Unable to compete with the private sector on salary, the Utah DOT emphasizes its supportive culture, which provides ample career development opportunities, training, and work-life balance, in its recruiting efforts. “One of the things I’ve found is that if you’re in an organization that doesn’t have the ability to respond with pay as quickly as the private sector, you need to focus on making sure employees feel they have some ability to make decisions about their own lives and recognizing that employees are people with lives and all the things that come with that,” Braceras said. 

The Washington DOT is doing the same, addressing the tech worker shortage by “giving our own workforce opportunities to expand their skillsets,” said Matt Modarelli, the agency’s chief information officer. This includes providing developmental training programs and opportunities to earn industry certifications. Technical staff are encouraged to spend time developing skills within job areas outside their own so they can apply for jobs that open up in those areas.  

IT departments across all industries, public and private, are in desperate need of workers in project management, business analysis, cybersecurity, and cloud and solution architecture, Modarelli said, and those positions can be nearly impossible to fill. “You have to be really creative because it’s a competitive market. There are just constant opportunities to go and do other things in the IT field, for sure, and so you really have to try to keep them here.” 

The Washington DOT’s Human Resources Department has helped Modarelli’s division create a program that allows workers who have the foundational skills to spend six months to a year filling vacant jobs. During this time, workers learn job specifics and determine whether they want to take them on long-term.   

The variety of jobs and diversity of work at the Washington DOT often draws younger workers, said Jeff Pelton, the agency’s director of human resources and safety. “That may be something that some of the smaller firms in the private sector, even in the technology realm, can’t offer.” 

In addition to the variety of jobs and diversity of work, “Really what keeps people at Washington DOT is the culture,” Modarelli said. “They want to work here. There’s stability and a real sense of purpose to the mission here.” 

Modarelli and Pelton both have military backgrounds, and Pelton said the public service element of working for a DOT was appealing to them. He believes many others feel the same. “People come here because they grew up looking at roads and bridges and the work that was happening here, and they want to be part of that solution. We have an impact on society. And I think people see that, which is huge,” he said. 
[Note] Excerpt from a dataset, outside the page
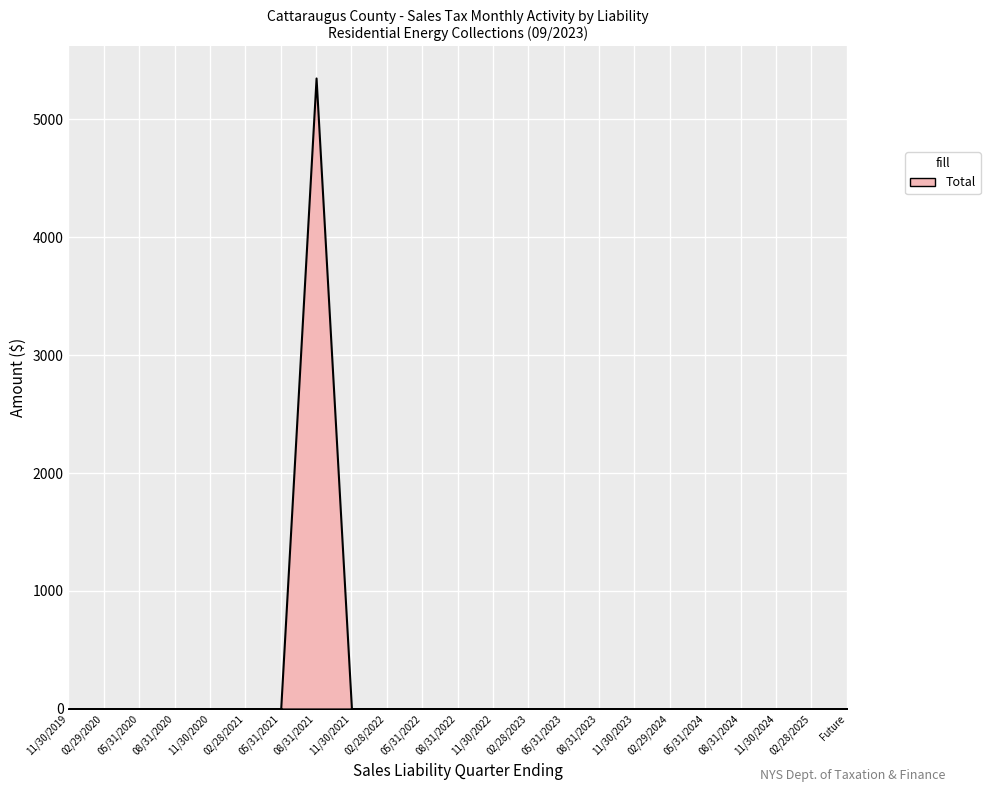

What position from the left is 11/30/2024?

21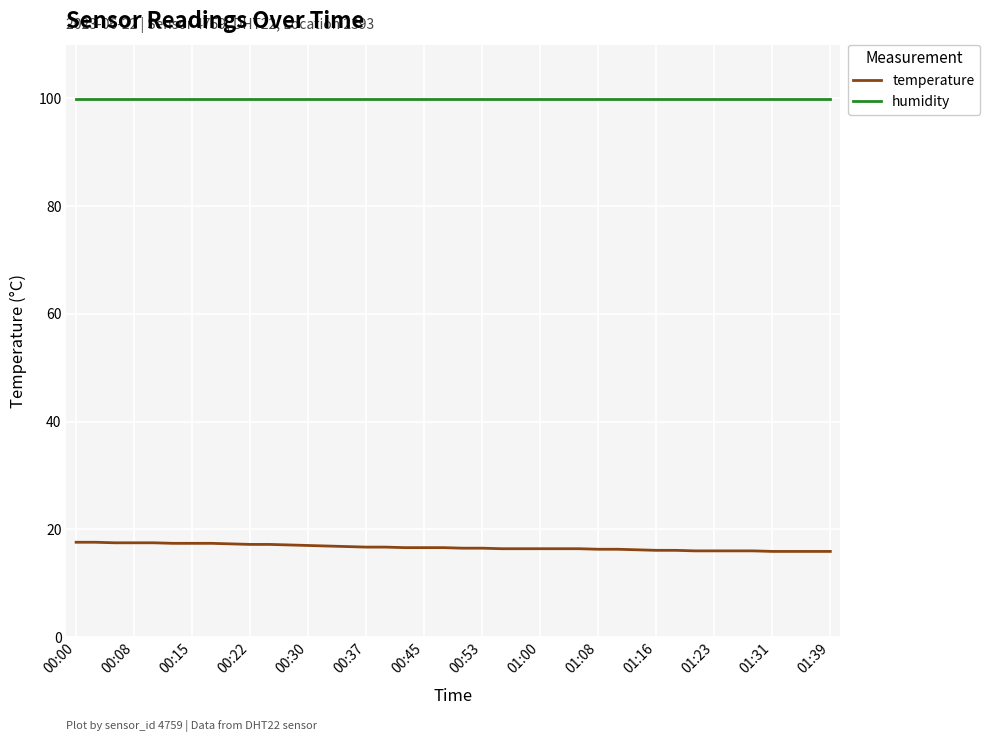

Rank the series by their maximum value, from highest to lowest.

humidity, temperature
Braceras agrees. “You know what? Everyone needs to make money,” he said. “But I believe that fundamental to the core of people is wanting to do something to help other people. And people need to know that when you work at a public agency like this, any Department of Transportation in this country, you’re doing things that save lives. It’s so meaningful to every citizen. And it’s meaningful to feel like you’re part of something that’s bigger than you.”